◆ **REQUIRED WORK**: Copy the items from the start through the line holding "What value does", inclusive, with "tallest" changed to "highest" and nothing else altered.

◆ **Stored data**:
================

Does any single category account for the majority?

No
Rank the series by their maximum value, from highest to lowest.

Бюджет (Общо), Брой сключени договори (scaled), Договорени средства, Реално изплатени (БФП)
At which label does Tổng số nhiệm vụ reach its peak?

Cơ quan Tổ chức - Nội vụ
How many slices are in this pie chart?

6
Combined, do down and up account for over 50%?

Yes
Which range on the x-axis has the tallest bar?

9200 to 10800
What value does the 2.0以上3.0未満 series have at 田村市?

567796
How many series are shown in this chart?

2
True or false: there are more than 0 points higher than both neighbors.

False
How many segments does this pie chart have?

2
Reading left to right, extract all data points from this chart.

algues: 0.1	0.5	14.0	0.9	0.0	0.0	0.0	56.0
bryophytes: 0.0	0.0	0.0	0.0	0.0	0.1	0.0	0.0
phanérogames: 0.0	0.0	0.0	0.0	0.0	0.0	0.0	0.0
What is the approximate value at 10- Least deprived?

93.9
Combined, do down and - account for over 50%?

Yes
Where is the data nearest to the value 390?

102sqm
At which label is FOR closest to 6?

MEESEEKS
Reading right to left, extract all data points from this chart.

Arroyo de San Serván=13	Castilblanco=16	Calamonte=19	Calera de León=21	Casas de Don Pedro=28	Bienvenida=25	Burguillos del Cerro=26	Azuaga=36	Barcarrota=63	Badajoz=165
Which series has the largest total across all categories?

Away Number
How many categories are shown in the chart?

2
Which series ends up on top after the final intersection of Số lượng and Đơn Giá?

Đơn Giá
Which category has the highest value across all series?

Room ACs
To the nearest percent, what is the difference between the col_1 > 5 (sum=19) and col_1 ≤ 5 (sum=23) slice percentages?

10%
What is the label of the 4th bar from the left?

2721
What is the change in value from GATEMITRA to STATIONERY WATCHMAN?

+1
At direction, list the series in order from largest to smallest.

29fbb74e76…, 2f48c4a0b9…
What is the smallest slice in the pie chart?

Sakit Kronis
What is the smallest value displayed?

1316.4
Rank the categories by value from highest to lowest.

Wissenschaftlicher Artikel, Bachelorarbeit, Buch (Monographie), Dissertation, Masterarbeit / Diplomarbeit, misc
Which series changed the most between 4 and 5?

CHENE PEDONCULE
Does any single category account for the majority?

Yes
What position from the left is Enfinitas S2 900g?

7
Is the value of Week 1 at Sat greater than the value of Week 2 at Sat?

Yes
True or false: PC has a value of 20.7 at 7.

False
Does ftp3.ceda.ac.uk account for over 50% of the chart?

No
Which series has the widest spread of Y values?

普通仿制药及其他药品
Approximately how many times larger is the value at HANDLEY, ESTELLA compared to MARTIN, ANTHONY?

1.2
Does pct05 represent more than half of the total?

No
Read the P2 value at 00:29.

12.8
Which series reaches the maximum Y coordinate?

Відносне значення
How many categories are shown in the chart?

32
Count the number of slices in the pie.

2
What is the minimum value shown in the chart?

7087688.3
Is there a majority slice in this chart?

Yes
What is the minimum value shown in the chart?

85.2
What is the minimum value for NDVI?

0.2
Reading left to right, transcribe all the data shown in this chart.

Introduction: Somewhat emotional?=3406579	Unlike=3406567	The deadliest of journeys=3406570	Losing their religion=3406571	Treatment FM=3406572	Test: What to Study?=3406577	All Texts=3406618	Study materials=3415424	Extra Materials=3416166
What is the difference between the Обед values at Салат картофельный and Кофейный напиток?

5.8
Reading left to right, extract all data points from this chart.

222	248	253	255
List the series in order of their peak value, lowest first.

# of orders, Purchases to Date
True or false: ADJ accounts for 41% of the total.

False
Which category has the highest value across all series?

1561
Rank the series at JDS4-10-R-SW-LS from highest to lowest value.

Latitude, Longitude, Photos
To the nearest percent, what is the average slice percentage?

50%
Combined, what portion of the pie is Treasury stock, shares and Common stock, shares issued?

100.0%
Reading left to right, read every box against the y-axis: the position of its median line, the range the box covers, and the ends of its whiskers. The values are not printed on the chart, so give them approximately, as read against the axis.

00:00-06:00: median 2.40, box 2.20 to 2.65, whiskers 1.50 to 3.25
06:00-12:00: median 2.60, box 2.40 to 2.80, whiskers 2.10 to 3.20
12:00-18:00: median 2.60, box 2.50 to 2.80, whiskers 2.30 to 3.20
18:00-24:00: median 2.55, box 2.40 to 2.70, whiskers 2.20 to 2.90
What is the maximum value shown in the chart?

================

◆ **TASK SOLUTION**:
Does any single category account for the majority?

No
Rank the series by their maximum value, from highest to lowest.

Бюджет (Общо), Брой сключени договори (scaled), Договорени средства, Реално изплатени (БФП)
At which label does Tổng số nhiệm vụ reach its peak?

Cơ quan Tổ chức - Nội vụ
How many slices are in this pie chart?

6
Combined, do down and up account for over 50%?

Yes
Which range on the x-axis has the highest bar?

9200 to 10800
What value does the 2.0以上3.0未満 series have at 田村市?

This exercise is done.